The process allowed the work to be refined in a way satisfying to all the actors and gave Vaught the gift of feedback he earnestly solicited
The end result is a work being presented in the middle of the St. Claude Truck Farm, a tract of undeveloped land being managed by local musicians and artists at 3020 St. Claude Avenue. The play, which has an underlying theme of depletion of natural resources, is well-placed in the middle of a natural setting. However, be forewarned. It can get very chilly and the mosquitoes can get quite hungry if one does not adequately prepare with jackets or sweaters, long-sleeve shirts and bug repellent.
Directed by Bonnie Gabel, the concept of "Possum Kingdom" is far from simple, but it largely focuses on institutions which are unprepared for change and must deal with the consequences of that change. In this case the players represent the residents of an agrarian land who labor to find "brosia," a readily-found item in their area that is much-prized by the urban traders.
Dylan Hunter, Philip Yiannapoulis, Kate Kuen and Martin Bradford are the respective laborers Alder, Fitz, Marjorie and Pattison, content to toil away their hours seeking brosia, which they trade for sustenance - cans of food - secured for them by their trading agent Inman, who is played by Vaught.
When the brosia supply suddenly runs out and trading comes to a frighteningly halt, it signals the return of the possums played by Odile del Giudice, Ezra Lowrey and Kristen Gremilion. The much-feared possums are more than unseen spirits. They seem to control the lives and thoughts of the laborers and force them to contemplate their past and consider their future.

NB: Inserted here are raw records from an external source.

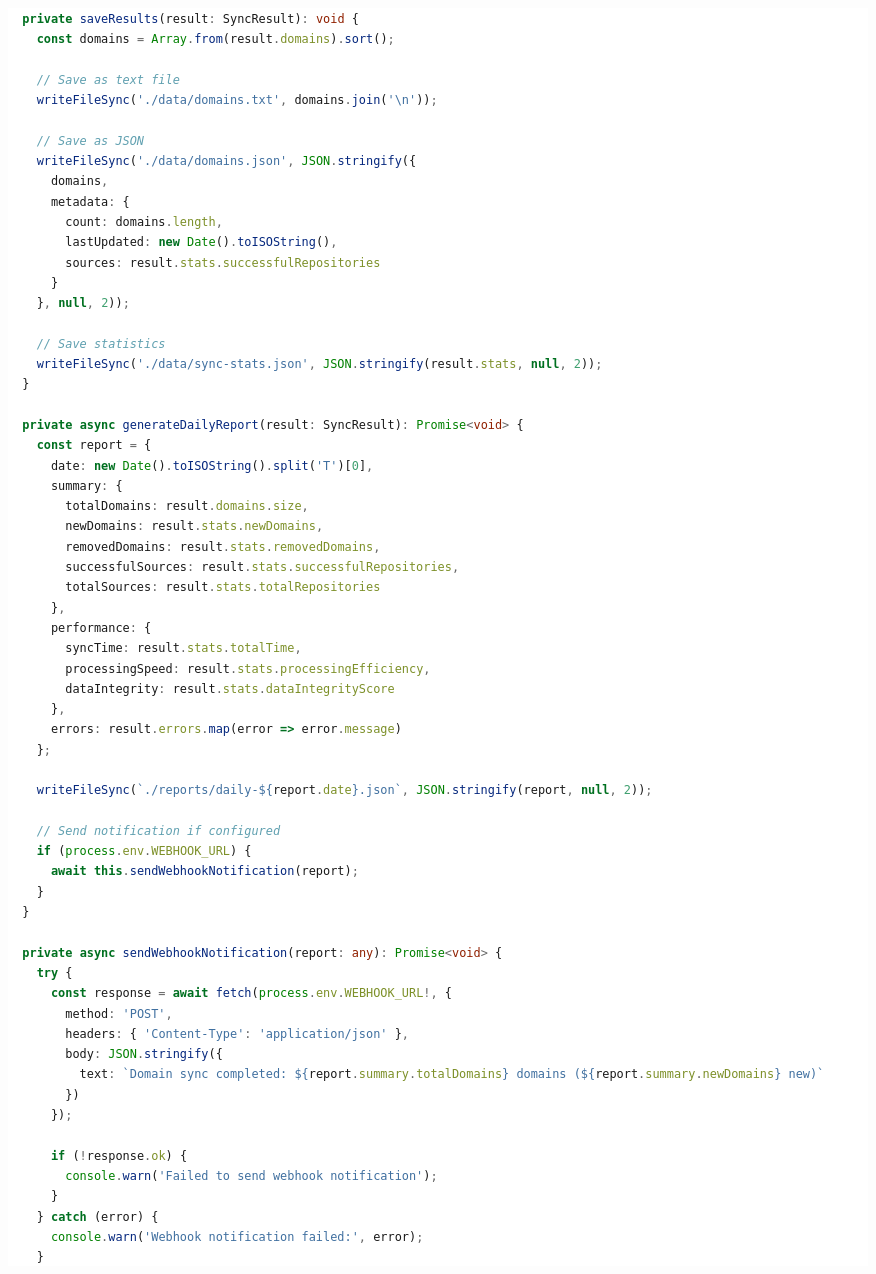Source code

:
 ```typescript
  private saveResults(result: SyncResult): void {
    const domains = Array.from(result.domains).sort();
    
    // Save as text file
    writeFileSync('./data/domains.txt', domains.join('\n'));
    
    // Save as JSON
    writeFileSync('./data/domains.json', JSON.stringify({
      domains,
      metadata: {
        count: domains.length,
        lastUpdated: new Date().toISOString(),
        sources: result.stats.successfulRepositories
      }
    }, null, 2));
    
    // Save statistics
    writeFileSync('./data/sync-stats.json', JSON.stringify(result.stats, null, 2));
  }
  
  private async generateDailyReport(result: SyncResult): Promise<void> {
    const report = {
      date: new Date().toISOString().split('T')[0],
      summary: {
        totalDomains: result.domains.size,
        newDomains: result.stats.newDomains,
        removedDomains: result.stats.removedDomains,
        successfulSources: result.stats.successfulRepositories,
        totalSources: result.stats.totalRepositories
      },
      performance: {
        syncTime: result.stats.totalTime,
        processingSpeed: result.stats.processingEfficiency,
        dataIntegrity: result.stats.dataIntegrityScore
      },
      errors: result.errors.map(error => error.message)
    };
    
    writeFileSync(`./reports/daily-${report.date}.json`, JSON.stringify(report, null, 2));
    
    // Send notification if configured
    if (process.env.WEBHOOK_URL) {
      await this.sendWebhookNotification(report);
    }
  }
  
  private async sendWebhookNotification(report: any): Promise<void> {
    try {
      const response = await fetch(process.env.WEBHOOK_URL!, {
        method: 'POST',
        headers: { 'Content-Type': 'application/json' },
        body: JSON.stringify({
          text: `Domain sync completed: ${report.summary.totalDomains} domains (${report.summary.newDomains} new)`
        })
      });
      
      if (!response.ok) {
        console.warn('Failed to send webhook notification');
      }
    } catch (error) {
      console.warn('Webhook notification failed:', error);
    }
```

Locally, the BP oil spill and its disastrous effect on businesses across our region, is but one example of the real-life drama "Possum Kingdom" implores us to contemplate.
The storyline is surrealistic and gives one much to ponder, even days after viewing it. It is a brave work that makes for very interesting and compelling viewing. The experience of seeing it performed in a natural setting expands the work in a way no mere stage could do.